Saturday, May 21, 2011

Gross Miscalculation.......

Every month for the last ten plus years I have held a meeting with my Store Managers and key people to review sales, introduce new people and products, and make any important announcements. These meetings, though only a couple of hours long, required tons of preparation and an energetic presentation on my part. For the last year, as my symptoms became more difficult to manage, I grew to dread the event.

It is difficult to mask dread and be a motivational speaker.

In preparing my Power Point slides for our May meeting I inserted this image at the end of my presentation with the intent of announcing that this was to be MY last meeting. As I rehearsed my thoughtful, inspirational, motivatingly instructional (in my mind) spiel, I would inevitably reach the final "That's all Folks" slide and my emotions would begin to swell at the thought that such a meaningful part of my life was about to end.

Many (most) men define themselves by what they do for a living. Indeed, historically, even our surnames were derived from our jobs: Shoemaker, Carpenter, even Smith (skilled-worker). Choosing to quit work under ANY circumstance would have been difficult for me. Now it is nearly intolerable.

I finally decided that I would only use the slide and make the announcement if I felt I was in a state of mind where I could say the words with strength, enthusiasm, and with a smile on my face. I made a gross miscalculation!

The meeting went well. I was prepared and had the self confidence that comes only from experience. As I finished the final topic I took measure of my self-control and made the decision to say the words out loud. The slide flashed onto the screen and I said, "This will be the last meeting that I'll attend." I continued as if my voice was coming from a place in me that could not feel. I explained that I had other things in my life that I needed to accomplish in the time I had left and closed with a "That's all Folks."

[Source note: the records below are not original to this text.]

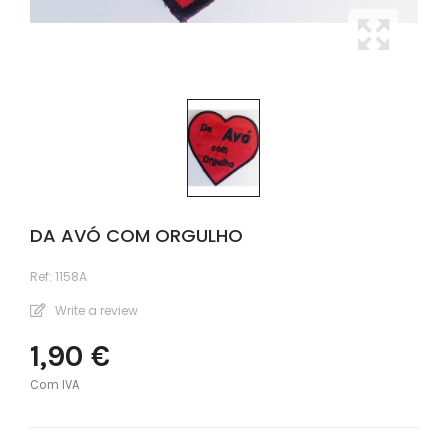
DA AVÓ COM ORGULHO
Ref:
1158A
Write a review
1,90 €
Com IVA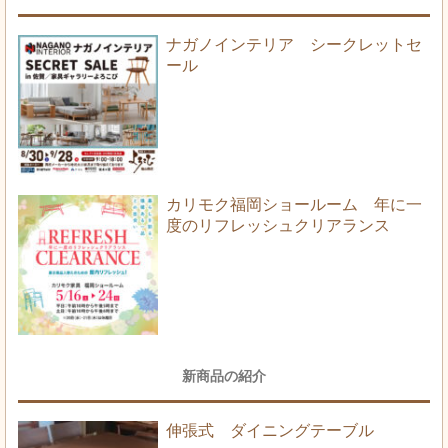
ナガノインテリア シークレットセ
ール
カリモク福岡ショールーム 年に一
度のリフレッシュクリアランス
新商品の紹介
伸張式 ダイニングテーブル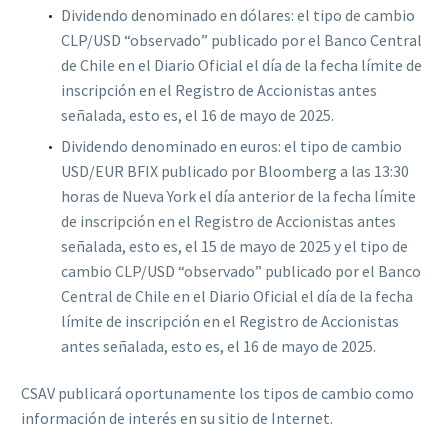
Dividendo denominado en dólares: el tipo de cambio
CLP/USD “observado” publicado por el Banco Central
de Chile en el Diario Oficial el día de la fecha límite de
inscripción en el Registro de Accionistas antes
señalada, esto es, el 16 de mayo de 2025.
Dividendo denominado en euros: el tipo de cambio
USD/EUR BFIX publicado por Bloomberg a las 13:30
horas de Nueva York el día anterior de la fecha límite
de inscripción en el Registro de Accionistas antes
señalada, esto es, el 15 de mayo de 2025 y el tipo de
cambio CLP/USD “observado” publicado por el Banco
Central de Chile en el Diario Oficial el día de la fecha
límite de inscripción en el Registro de Accionistas
antes señalada, esto es, el 16 de mayo de 2025.
CSAV publicará oportunamente los tipos de cambio como
información de interés en su sitio de Internet.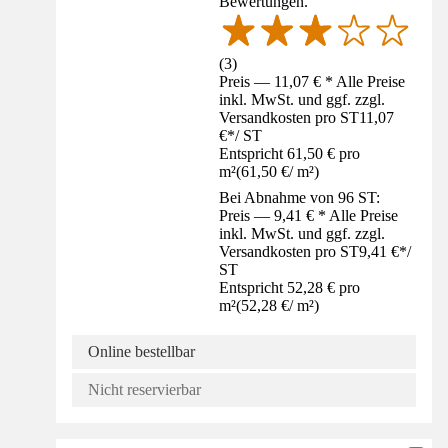
Bewertungen.
(
3
)
Preis — 11,07 € * Alle Preise
inkl. MwSt. und ggf. zzgl.
Versandkosten pro ST
11,07
€
*
/
ST
Entspricht 61,50 € pro
m²
(
61,50 €
/
m²
)
Bei Abnahme von 96 ST:
Preis — 9,41 € * Alle Preise
inkl. MwSt. und ggf. zzgl.
Versandkosten pro ST
9,41 €
*
/
ST
Entspricht 52,28 € pro
m²
(
52,28 €
/
m²
)
Online bestellbar
Nicht reservierbar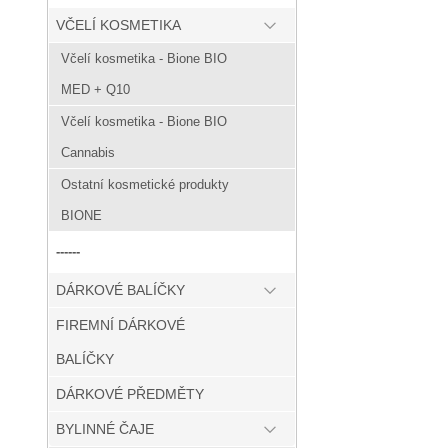
VČELÍ KOSMETIKA
Včelí kosmetika - Bione BIO
MED + Q10
Včelí kosmetika - Bione BIO
Cannabis
Ostatní kosmetické produkty
BIONE
------
DÁRKOVÉ BALÍČKY
FIREMNÍ DÁRKOVÉ
BALÍČKY
DÁRKOVÉ PŘEDMĚTY
BYLINNÉ ČAJE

For a brief moment I thought I'd made it through the ordeal unscathed. I had never considered the impact my words would have on the men in the room. Some were more than co-workers. Some were friends. Some I had mentored, others I had coached through difficult times in their lives . One was my son.

One by one they came to me with hugs, handshakes, and halting words that I cannot recall. The floodgates opened. I turned and faced the wall lest they see their leader crumble.



  1. I'm so sorry you had to prepare such a talk, knowing it would be the last - but I'm so glad you got to make one last captivating, inspiring presentation. And I'm quite sure it won't be the last meaningful thing you accomplish and live. You take good care.

  2. My mother was diagnosed with cbgd in 2006. Thank you for being an inspiration.

  3. Headstrong,
    Thank you. I DO have a couple of things I hope to accomplish,

    I'm so sorry about your Mother. If I was going to offer ANY advice it would be to smile often. It lifts our spirits to know there is happiness in your heart. Hearing my wife's laughter lifts my soul.

  4. Save your fork, CW!! The BEST is yet to come! :)
    (Share that sentiment with your SUPERwife and you'll hear more than laughter! You'll SEE pure JOY!!) :)

  5. You were brave to make such a presentation and brave to post about it. I hope the saying is true that as one door closes, another opens.